Alcoholic hepatitis Flashcards
What is alcoholic hepatitis?
Inflammatory liver condition caused by chronic alcohol consumption.
When does alcoholic hepatitis develop?
Due to sustained long term alcohol consumption and occurs in 10-35% of heavy drinkers.
What is the pathophysiology of alcoholic hepatitis?
Liver metabolises alcohol to acetaldehyde leading to production of reactive oxygen species → hepatocyte damage → this triggers an immune response + inflammatory response → inflammation and necrosis of hepatocytes.
What’s required for development of alcoholic hepatitis?
Long history of heavy drinking of 15-20 years.
What are the main clinical features of alcoholic hepatitis?
- Jaundice - due to impaired bilirubin metabolism and excretion due to liver inflammation → buildup in the blood
- Nausea and vomiting
- RUQ pain
- Hepatomegaly - swelling due to inflammation - swelling in glissons capsule around the liver → tenderness on palpation
- Loss of appetite (weight loss)
- Fever with tachycardia
What features can you see if alcoholic hepatitis is severe?
Ascites and splenomegaly due to portal hypertension.
What bedside investigations can be done for alcoholic hepatitis?
- Abdominal exam - RUQ pain, tachycardia, hepatomegaly, ascites (shifting dullness, abdomen may be distended), jaundice
- Basic observations
What bloods are done in alcoholic hepatitis?
- FBC- showing non-megaloblastic macrocytic anaemia (sign of alcoholic liver disease)
- AST>ALT (2:1) (Make a toAST with alcohol) (both increased)
- Elevated GGT (particularly in absence of raised ALP → suggests alcohol abuse)
- Increased ALP (but to lesser degree than AST and ALT)
- Increased Bilirubin (due to cholestasis - bile flow is slowed), Decreased Albumin (hepatocytes cannot produce albumin due to damage)
- Increased PT → sensitive marker of significant liver damage. Clotting factors 2,7,9,10 are made by the liver (mainly affect PT but also APTT).
What is non-megaloblastic macrocytic anemia?
Macrocytic anaemia is a condition where the RBC are larger then normal.
Non-megaloblastic anaemia implies that the cause of the large RBC is not due to the vitamin B12 or folic acid deficiency - it is commonly associated with alcoholic liver disease and chronic use.
Why might GGT be elevated when ALP is normal?
Gamma-glutamyl transferase (GGT) it is a non specific marker of liver dysfunction and alcohol induces its activity.
GGT levels correlate with the amount and duration of alcohol consumption.

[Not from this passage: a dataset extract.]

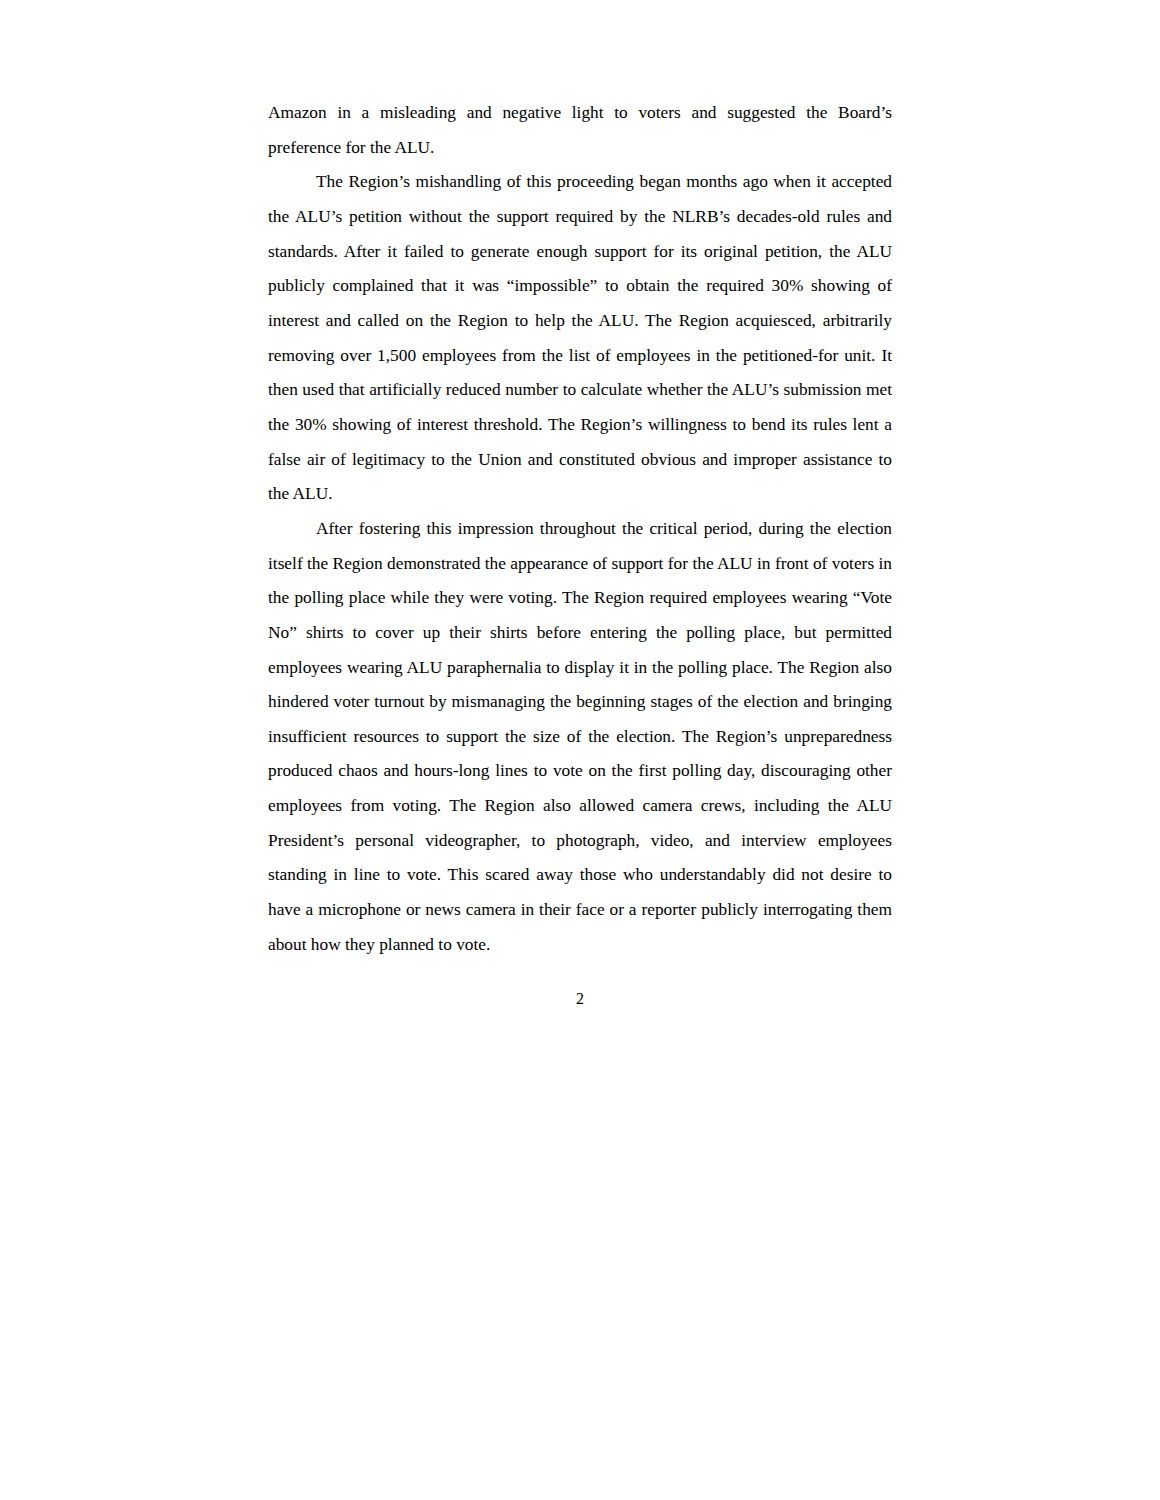Amazon in a misleading and negative light to voters and suggested the Board’s preference for the ALU.
The Region’s mishandling of this proceeding began months ago when it accepted the ALU’s petition without the support required by the NLRB’s decades-old rules and standards. After it failed to generate enough support for its original petition, the ALU publicly complained that it was “impossible” to obtain the required 30% showing of interest and called on the Region to help the ALU. The Region acquiesced, arbitrarily removing over 1,500 employees from the list of employees in the petitioned-for unit. It then used that artificially reduced number to calculate whether the ALU’s submission met the 30% showing of interest threshold. The Region’s willingness to bend its rules lent a false air of legitimacy to the Union and constituted obvious and improper assistance to the ALU.
After fostering this impression throughout the critical period, during the election itself the Region demonstrated the appearance of support for the ALU in front of voters in the polling place while they were voting. The Region required employees wearing “Vote No” shirts to cover up their shirts before entering the polling place, but permitted employees wearing ALU paraphernalia to display it in the polling place. The Region also hindered voter turnout by mismanaging the beginning stages of the election and bringing insufficient resources to support the size of the election. The Region’s unpreparedness produced chaos and hours-long lines to vote on the first polling day, discouraging other employees from voting. The Region also allowed camera crews, including the ALU President’s personal videographer, to photograph, video, and interview employees standing in line to vote. This scared away those who understandably did not desire to have a microphone or news camera in their face or a reporter publicly interrogating them about how they planned to vote.
2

ALP is normal as it only rises with cholestasis, biliary cholangitis or any cause of a bile duct obstruction.
GGT with normal ALP → INDICATES ALCOHOL ABUSE.
What scan is done in alcoholic hepatitis?
US to check for other causes of liver impairment e.g. malignancy.
What is management in alcoholic hepatitis?
- Acute → thiamine (prevent Wernicke’s encephalopathy), vitamin C, pabrinex (vitamin replacement)
- Withdrawal Management → chlordiazepoxide (if have symptoms of withdrawal)
- Steroid Therapy (Corticosteroids - prednisolone) → reduces short-term mortality for severe alcoholic hepatitis
- Immediate cessation of alcohol use.
What withdrawal management is given in alcoholic hepatitis?
Chlordiazepoxide - if they have symptoms of withdrawal.
What measurement is used to see who would benefit from steroid therapy in acute episodes in alcoholic hepatitis?
Maddrey’s discriminant function (DF) calculated using prothrombin time and bilirubin concentration - value >32 is severe.
What complication is there for alcoholic hepatitis?
Cirrhosis
Describe the prognosis for alcoholic hepatitis.
10% mortality in 1st month.
40% mortality in first year.
If alcoholic intake continues, will progress to cirrhosis in 1-3 years.